E a inclusão e expansão não seriam diferentes no universo dos RPGs, gente nova entrando para jogar, o pessoal das antigas dando continuidade, e é assim que seguimos com histórias interessantes e vivendo aventuras diferentes. Hoje em dia, quando digo “não posso sair, vou jogar RPG com os amigos”, ninguém me zoa, na verdade a reação da maioria sempre é “nossa, que interessante, um dia queria jogar também”. Portanto, também acredito que somos poucas nesse meio, mas estamos crescendo.
8ª: Existe diferença entre narradores homens e narradoras mulheres? Se sim, qual é a principal diferença?
Grande parte das mulheres nunca tiveram narradoras mestres mulheres, e não souberam opinar. Mas a impressão da maioria é que a maior diferença provavelmente é provocada pela personalidade e criatividade de cada um, não necessariamente por gênero. Algumas mulheres apontaram que os mestres homens podem ser mais focados nas batalhas e as mestres mulheres mais focadas nos detalhes e narrativas.

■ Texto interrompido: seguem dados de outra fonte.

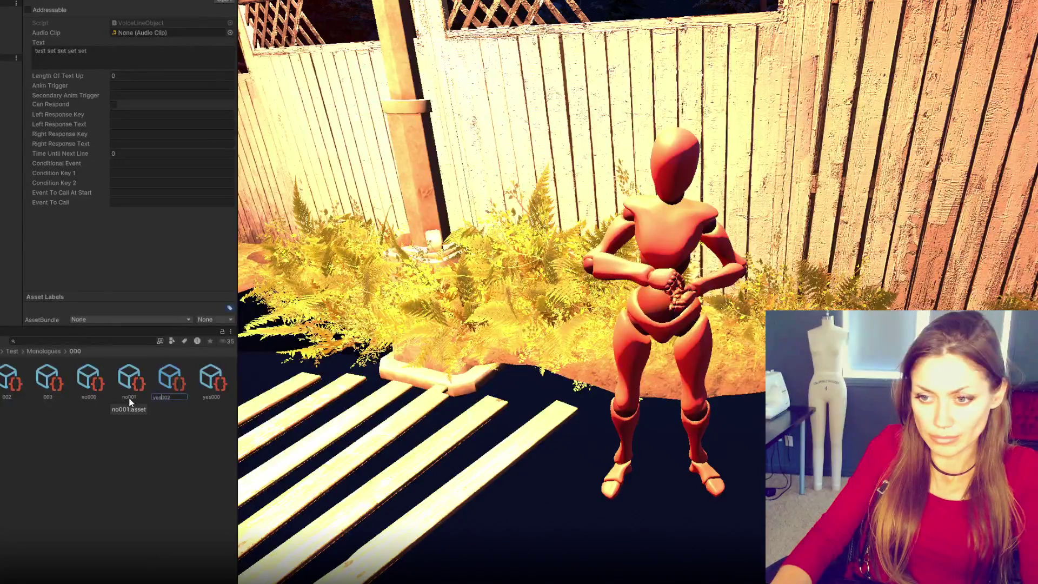
{"action": "key", "text": "Delete"}
{"action": "key", "text": "Delete"}
{"action": "key", "text": "Delete"}
{"action": "type", "text": "001"}
{"action": "key", "text": "Return"}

Algumas também apontaram que já sofreram machismos em mesa e foram ativamente boicotadas por jogadores e mestres, como é o caso da jogadora de São Paulo que comentou no item 7. Eu também nunca joguei com mulheres mestrando, mas os meus amigos que mestraram sempre foram extremamente detalhistas, e eu como mestre também o fui. Acredito que depende muito da pessoa mestrando, mas é aparente que as más experiências de jogadoras ocorreram devido a narradores machistas.
Bom, esses foram os resultados da nossa pesquisa! Você é mulher e também joga RPG? Gostaríamos de saber sua opinião ou suas histórias sobre esse assunto.
Gostaria de apontar, por fim, que por estes dias, estava repercutindo no Twitter um cara dizendo que as mulheres apanham porque saem com “bad boys”, e que se saíssem com o “nerd quietinho da sua sala que gosta de você” não teriam esse problema. Nós mulheres do meio nerd estamos aqui para desmentir esse carinha e dizer com todas as letras que sabemos que existe muito machismo por parte dos nerds sim. E racismo e homofobia também. Melhor mudar essa noção tóxica, qualquer homem é capaz de violência e preconceito, ser nerd não torna ninguém melhor que ninguém.
Mas nós, mulheres, estamos, estivemos e continuaremos aqui, jogando video games, reivindicando espaço em grandes produções, e criando e vivendo histórias nos nossos RPGs favoritos, gostem ou não.
Por fim, deixamos um espaço para todas as mulheres que participaram fazerem uma propaganda sobre suas mesas! Quero também deixar meu grande abraço ao meu querido mestre de RPG e YouTuber Gabriel do 4Nerds Games, que sobe quase toda semana um episódio do nosso RPG épico de Naruto chamado de SHINOBI, de sistema e história próprios, que já estamos jogando há um ano.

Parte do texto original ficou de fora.